Usually languages have morphological rules dealing with addition of suffixes to root forms, to deal with conversions between parts of speech (e.g., govern, government), changes to plural form (e.g., form, forms), or deriving new words that are extensions of other words (e.g., air, airline, airliner).
Lovins Method - Longest Match
- Longest match: remove the longest possible string, according to set of rules (e.g., generations)
- Iterative longest match: remove that string in steps (e.g., suffix at a time, so generations becomes generation and then generate)
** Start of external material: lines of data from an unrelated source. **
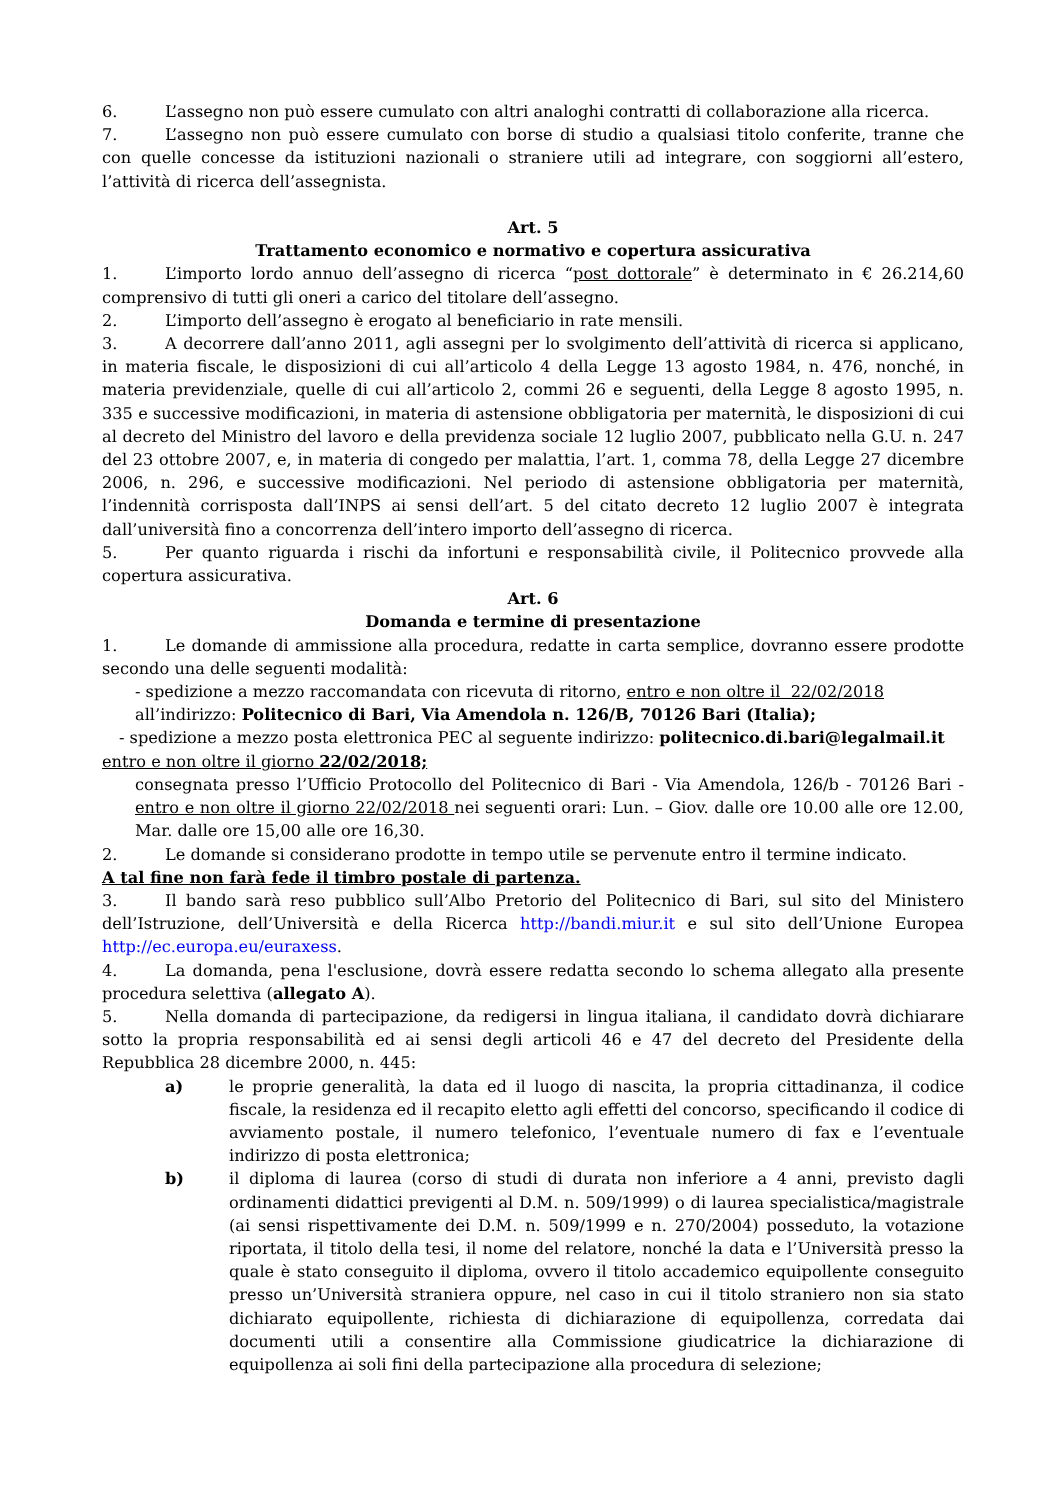6. L’assegno non può essere cumulato con altri analoghi contratti di collaborazione alla ricerca.
7. L’assegno non può essere cumulato con borse di studio a qualsiasi titolo conferite, tranne che con quelle concesse da istituzioni nazionali o straniere utili ad integrare, con soggiorni all’estero, l’attività di ricerca dell’assegnista.
Art. 5
Trattamento economico e normativo e copertura assicurativa
1. L’importo lordo annuo dell’assegno di ricerca “post dottorale” è determinato in € 26.214,60 comprensivo di tutti gli oneri a carico del titolare dell’assegno.
2. L’importo dell’assegno è erogato al beneficiario in rate mensili.
3. A decorrere dall’anno 2011, agli assegni per lo svolgimento dell’attività di ricerca si applicano, in materia fiscale, le disposizioni di cui all’articolo 4 della Legge 13 agosto 1984, n. 476, nonché, in materia previdenziale, quelle di cui all’articolo 2, commi 26 e seguenti, della Legge 8 agosto 1995, n. 335 e successive modificazioni, in materia di astensione obbligatoria per maternità, le disposizioni di cui al decreto del Ministro del lavoro e della previdenza sociale 12 luglio 2007, pubblicato nella G.U. n. 247 del 23 ottobre 2007, e, in materia di congedo per malattia, l’art. 1, comma 78, della Legge 27 dicembre 2006, n. 296, e successive modificazioni. Nel periodo di astensione obbligatoria per maternità, l’indennità corrisposta dall’INPS ai sensi dell’art. 5 del citato decreto 12 luglio 2007 è integrata dall’università fino a concorrenza dell’intero importo dell’assegno di ricerca.
5. Per quanto riguarda i rischi da infortuni e responsabilità civile, il Politecnico provvede alla copertura assicurativa.
Art. 6
Domanda e termine di presentazione
1. Le domande di ammissione alla procedura, redatte in carta semplice, dovranno essere prodotte secondo una delle seguenti modalità:
- spedizione a mezzo raccomandata con ricevuta di ritorno, entro e non oltre il 22/02/2018
all’indirizzo: Politecnico di Bari, Via Amendola n. 126/B, 70126 Bari (Italia);
- spedizione a mezzo posta elettronica PEC al seguente indirizzo: politecnico.di.bari@legalmail.it
entro e non oltre il giorno 22/02/2018;
consegnata presso l’Ufficio Protocollo del Politecnico di Bari - Via Amendola, 126/b - 70126 Bari - entro e non oltre il giorno 22/02/2018 nei seguenti orari: Lun. – Giov. dalle ore 10.00 alle ore 12.00, Mar. dalle ore 15,00 alle ore 16,30.
2. Le domande si considerano prodotte in tempo utile se pervenute entro il termine indicato.
A tal fine non farà fede il timbro postale di partenza.
3. Il bando sarà reso pubblico sull’Albo Pretorio del Politecnico di Bari, sul sito del Ministero dell’Istruzione, dell’Università e della Ricerca http://bandi.miur.it e sul sito dell’Unione Europea http://ec.europa.eu/euraxess.
4. La domanda, pena l'esclusione, dovrà essere redatta secondo lo schema allegato alla presente procedura selettiva (allegato A).
5. Nella domanda di partecipazione, da redigersi in lingua italiana, il candidato dovrà dichiarare sotto la propria responsabilità ed ai sensi degli articoli 46 e 47 del decreto del Presidente della Repubblica 28 dicembre 2000, n. 445:
a) le proprie generalità, la data ed il luogo di nascita, la propria cittadinanza, il codice fiscale, la residenza ed il recapito eletto agli effetti del concorso, specificando il codice di avviamento postale, il numero telefonico, l’eventuale numero di fax e l’eventuale indirizzo di posta elettronica;
b) il diploma di laurea (corso di studi di durata non inferiore a 4 anni, previsto dagli ordinamenti didattici previgenti al D.M. n. 509/1999) o di laurea specialistica/magistrale (ai sensi rispettivamente dei D.M. n. 509/1999 e n. 270/2004) posseduto, la votazione riportata, il titolo della tesi, il nome del relatore, nonché la data e l’Università presso la quale è stato conseguito il diploma, ovvero il titolo accademico equipollente conseguito presso un’Università straniera oppure, nel caso in cui il titolo straniero non sia stato dichiarato equipollente, richiesta di dichiarazione di equipollenza, corredata dai documenti utili a consentire alla Commissione giudicatrice la dichiarazione di equipollenza ai soli fini della partecipazione alla procedura di selezione;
- Partial matching: handles conflation problems at match time by only comparing prefix (e.g., match sk between sky and ski (that came from skies))
- Recoding: fixes conflation problems by correcting, using a set of rules for transformation (e.g., so i becomes y as from skies, ll becomes l, p becomes b)
Porter Algorithm
- Porter, Van Rijsbergen, ...
- Compact, simple, but relatively accurate
- Condition/action rules: on stem, on suffix, on rules
- Stem condition: assume word form [C](VC)m[V]
- m=0: TR, EE, TREE, Y, BY
- m=1: TROUBLE, OATS, TREES, IVY
- m=2: TROUBLES, PRIVATE, OATEN
- Other stem conditions: has a vowel, ends with letter,ends with double consonant
- Suffix: pattern (sses, ies, ss, s; eed, ed; ing; ate, tion, ence, ance, ...)
- Replacement: sses to ss, ies to i, s to NULL, eed to ee, enci to ence, ...